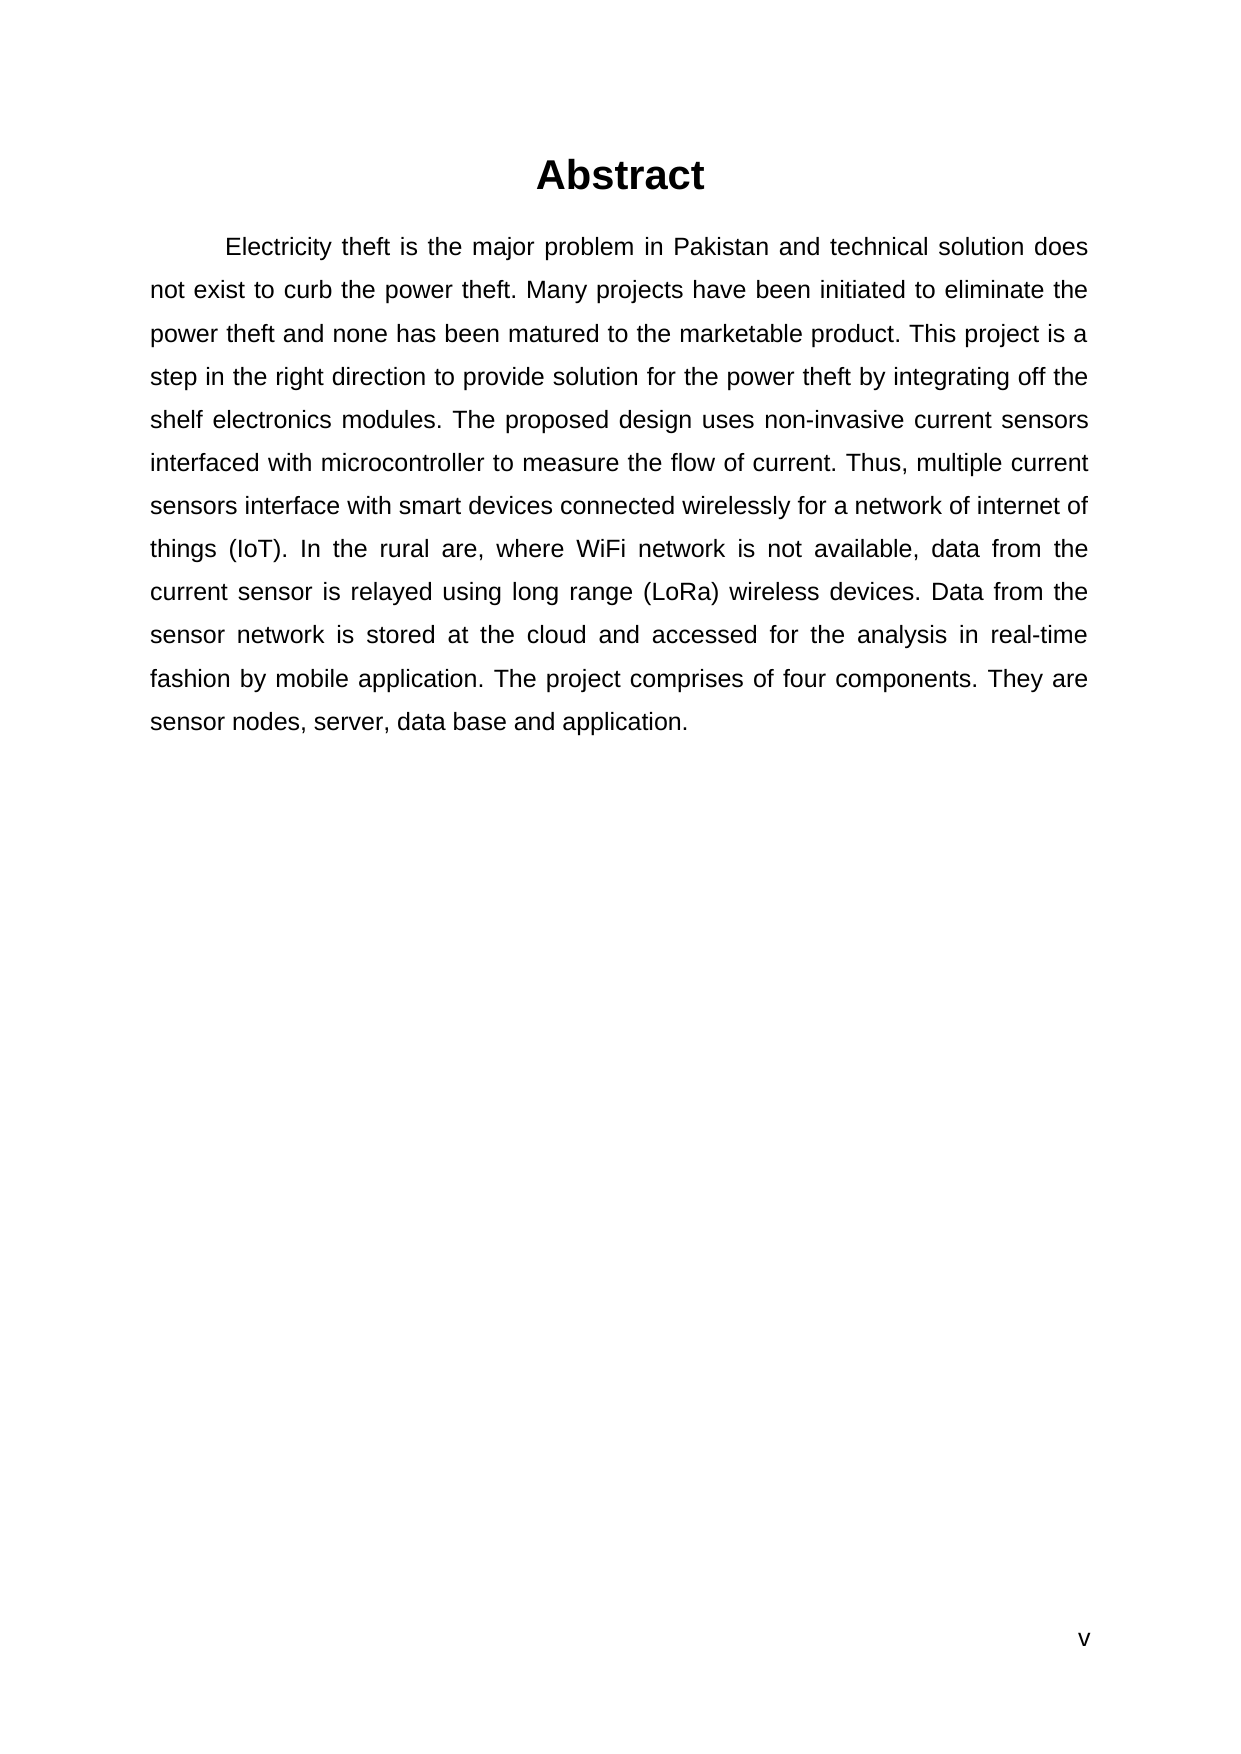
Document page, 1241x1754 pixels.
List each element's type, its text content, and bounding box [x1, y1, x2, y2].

list Electricity theft is the major problem in Pakistan and technical solution does not exist to curb the power theft. Many projects have been initiated to eliminate the power theft and none has been matured to the marketable product. This project is a step in the right direction to provide solution for the power theft by integrating off the shelf electronics modules. The proposed design uses non-invasive current sensors interfaced with microcontroller to measure the flow of current. Thus, multiple current sensors interface with smart devices connected wirelessly for a network of internet of things (IoT). In the rural are, where WiFi network is not available, data from the current sensor is relayed using long range (LoRa) wireless devices. Data from the sensor network is stored at the cloud and accessed for the analysis in real-time fashion by mobile application. The project comprises of four components. They are sensor nodes, server, data base and application. [150, 232, 1090, 735]
text Abstract [150, 150, 1090, 198]
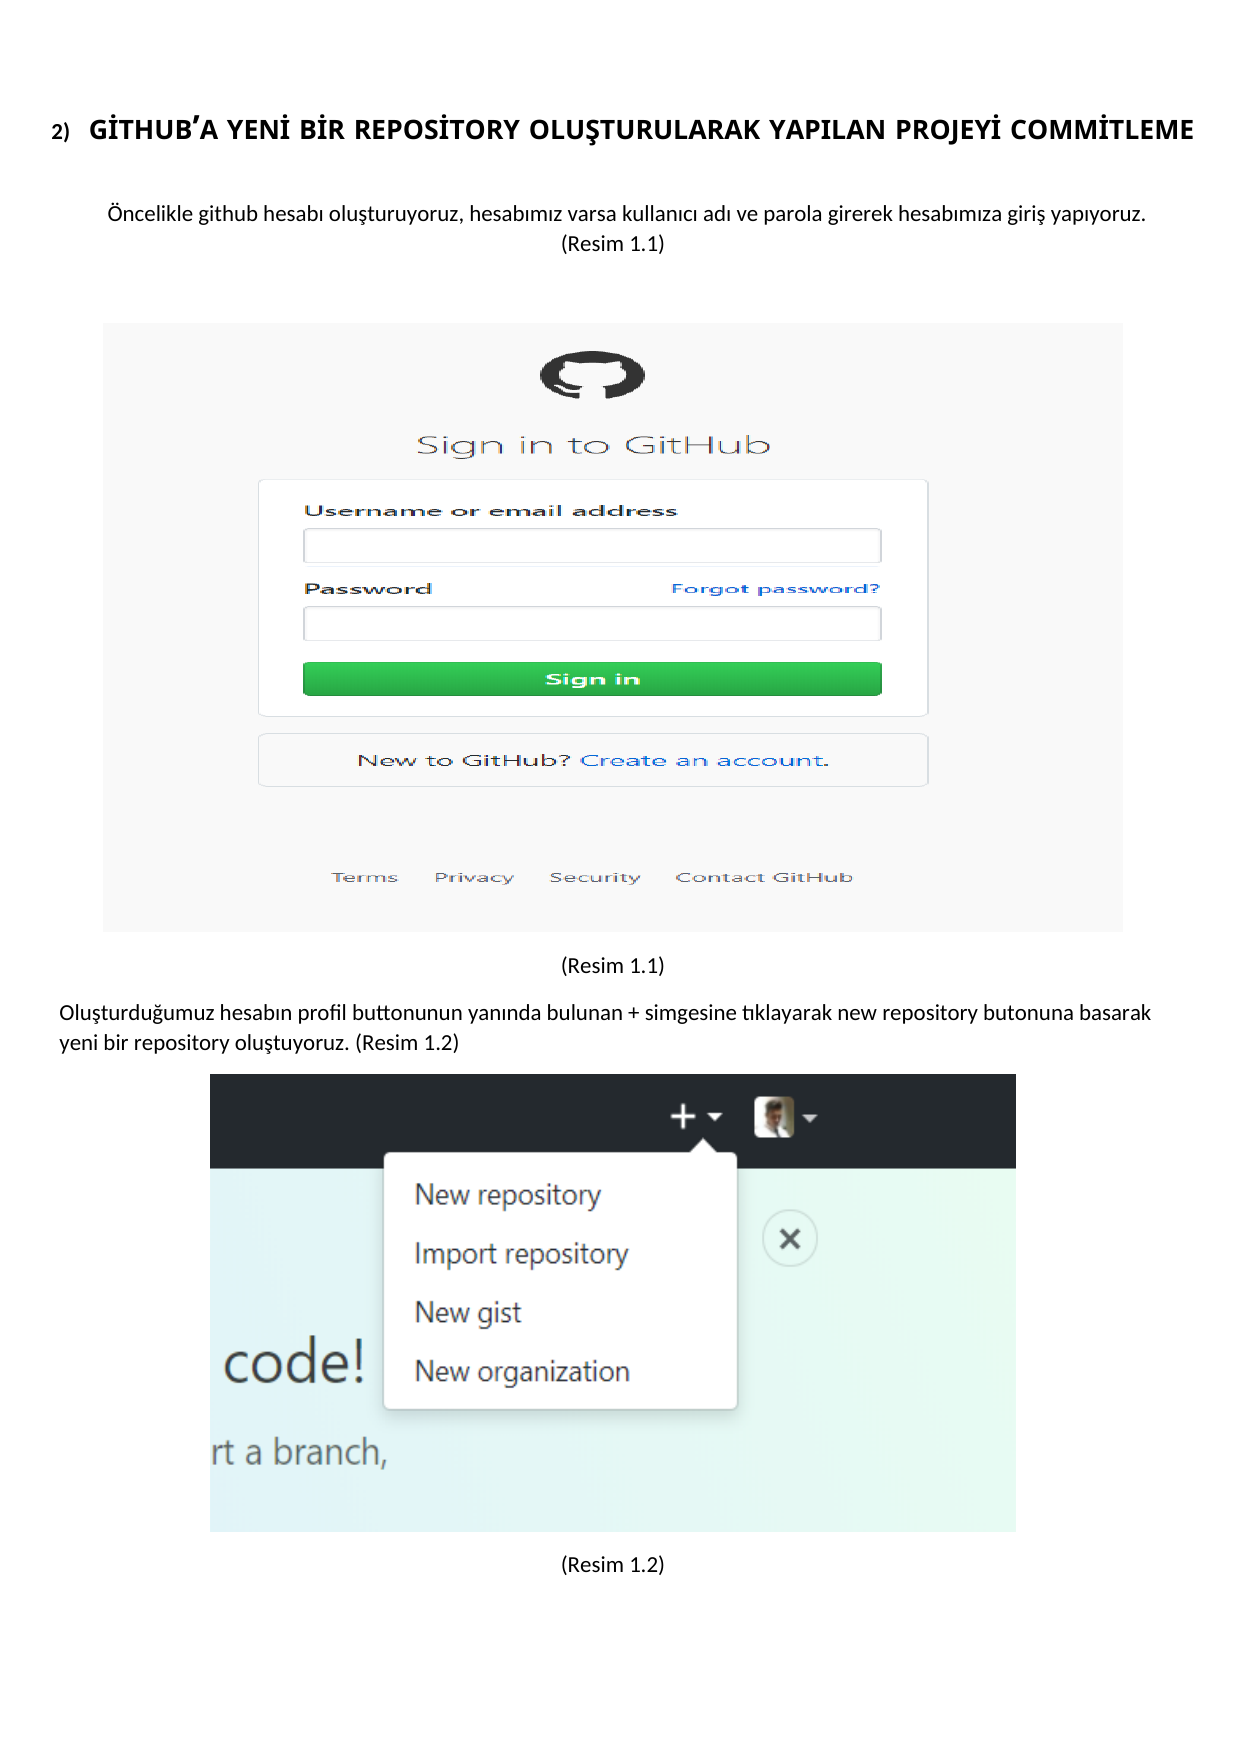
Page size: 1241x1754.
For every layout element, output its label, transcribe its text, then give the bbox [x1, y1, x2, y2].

text Öncelikle github hesabı oluşturuyoruz, hesabımız varsa kullanıcı adı ve parola girerek hesabımıza giriş yapıyoruz.(Resim 1.1) [59, 199, 1167, 257]
text (Resim 1.2) [59, 1550, 1167, 1578]
picture [103, 323, 1123, 932]
text Oluşturduğumuz hesabın profil buttonunun yanında bulunan + simgesine tıklayarak new repository butonuna basarak yeni bir repository oluştuyoruz. (Resim 1.2) [59, 998, 1167, 1056]
subtitle github’a yeni bir repository oluşturularak yapılan projeyi commitleme [51, 103, 1226, 149]
picture [210, 1074, 1016, 1532]
text (Resim 1.1) [59, 951, 1167, 979]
--
■ Your assignment ■
Skip the images and set down the rest of the data unchanged.

■ Response box ■
Document page, 1241x1754 pixels.
List each element's type, its text content, and bounding box [x1, y1, x2, y2].

list Electricity theft is the major problem in Pakistan and technical solution does not exist to curb the power theft. Many projects have been initiated to eliminate the power theft and none has been matured to the marketable product. This project is a step in the right direction to provide solution for the power theft by integrating off the shelf electronics modules. The proposed design uses non-invasive current sensors interfaced with microcontroller to measure the flow of current. Thus, multiple current sensors interface with smart devices connected wirelessly for a network of internet of things (IoT). In the rural are, where WiFi network is not available, data from the current sensor is relayed using long range (LoRa) wireless devices. Data from the sensor network is stored at the cloud and accessed for the analysis in real-time fashion by mobile application. The project comprises of four components. They are sensor nodes, server, data base and application. [150, 232, 1090, 735]
text Abstract [150, 150, 1090, 198]
Page size: 1241x1754.
For every layout element, output its label, transcribe its text, then give the bbox [x1, y1, x2, y2].

text Öncelikle github hesabı oluşturuyoruz, hesabımız varsa kullanıcı adı ve parola girerek hesabımıza giriş yapıyoruz.(Resim 1.1) [59, 199, 1167, 257]
text (Resim 1.2) [59, 1550, 1167, 1578]
picture [103, 323, 1123, 932]
text Oluşturduğumuz hesabın profil buttonunun yanında bulunan + simgesine tıklayarak new repository butonuna basarak yeni bir repository oluştuyoruz. (Resim 1.2) [59, 998, 1167, 1056]
subtitle github’a yeni bir repository oluşturularak yapılan projeyi commitleme [51, 103, 1226, 149]
picture [210, 1074, 1016, 1532]
text (Resim 1.1) [59, 951, 1167, 979]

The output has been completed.